客棧里發生的事情很快便被驚醒的住客跑去報官了,不到半個時辰,官府便應聲而來包圍住了整個客棧。
眼下還不到卯時,天還未亮,整個客棧四周的街道上卻已擠滿了不少聞訊應聲而來的百姓。
“發生什么事了?”不少百姓外袍還披著,顯然是才從床上爬起來便過來看熱鬧了。
這幅天寒地凍也不忘跑出來看熱鬧的舉動看的周世林不住蹙眉。
這些百姓是從哪里得知的消息,這等時候這么亂遭遭的,也不知道客棧里怎么樣了。
擁擠的人群中,有幾個人的目光落到了一臉不耐的周世林,頓了片刻之后,垂眸悄然退出了人群。

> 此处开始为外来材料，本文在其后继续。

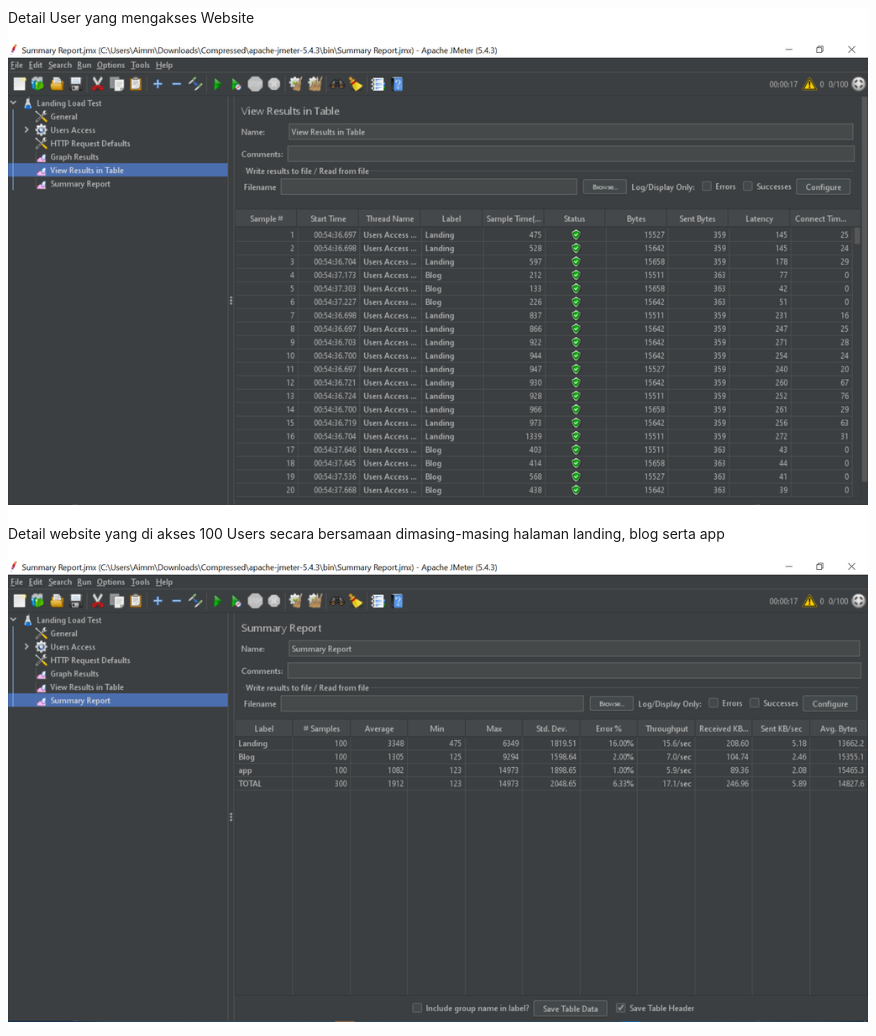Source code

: Detail User yang mengakses Website

![](gambar/18.png)

Detail website yang di akses 100 Users secara bersamaan dimasing-masing halaman landing, blog serta app

![](gambar/19.png)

“來不及了,山西路,斷!”為首一人步履匆匆的向城門走去。
“姓錢的簡直是瘋了!”身旁的嘀咕聲也跟著響了起來,很快便消散在了還未天明的夜色之中。
……
行館里的燈也亮了起來,今夜突然發生的事情幾乎攪了所有人的計劃。
“鄭老爺,你好好想想在哪里見過的那個伙計。”面前女孩子蹙眉敲了敲桌案,指著畫像上的人,道,“此人是個極其危險的人物,鄭老爺,一件事你知道,旁人不知道是很危險的,因為這是一個旁人都不知道的秘密。可若是大家都知道了這件事,秘密也就不成為秘密了,你的危險自然也就不成為危險了。”
鄭老爺伸手拭了拭額上的汗,看向對面的女孩子,以及……她身后的男人。
要死了,真是走南闖北看了那么多美人,居然看走眼了。
這是什么美人,分明是個男人,而且還是個極其危險的男人,能在屋頂上亂跑,飛檐走壁的那種。
察覺到他的目光,男人再次往這里看了過來,鄭老爺嚇的縮了縮脖子,忙道:“大人,您說的小的都知道,只是一時半會兒著實想不起來啊!”
“想不起來就慢慢想。”女孩子說著冷冷的瞥了他一眼起身向門外走去。
鄭老爺撓了撓后腦勺,轉頭看向一旁端著碗抓甜糕吃的小姑娘:“我怎的總覺得這個女大人似乎不大喜歡我呢?”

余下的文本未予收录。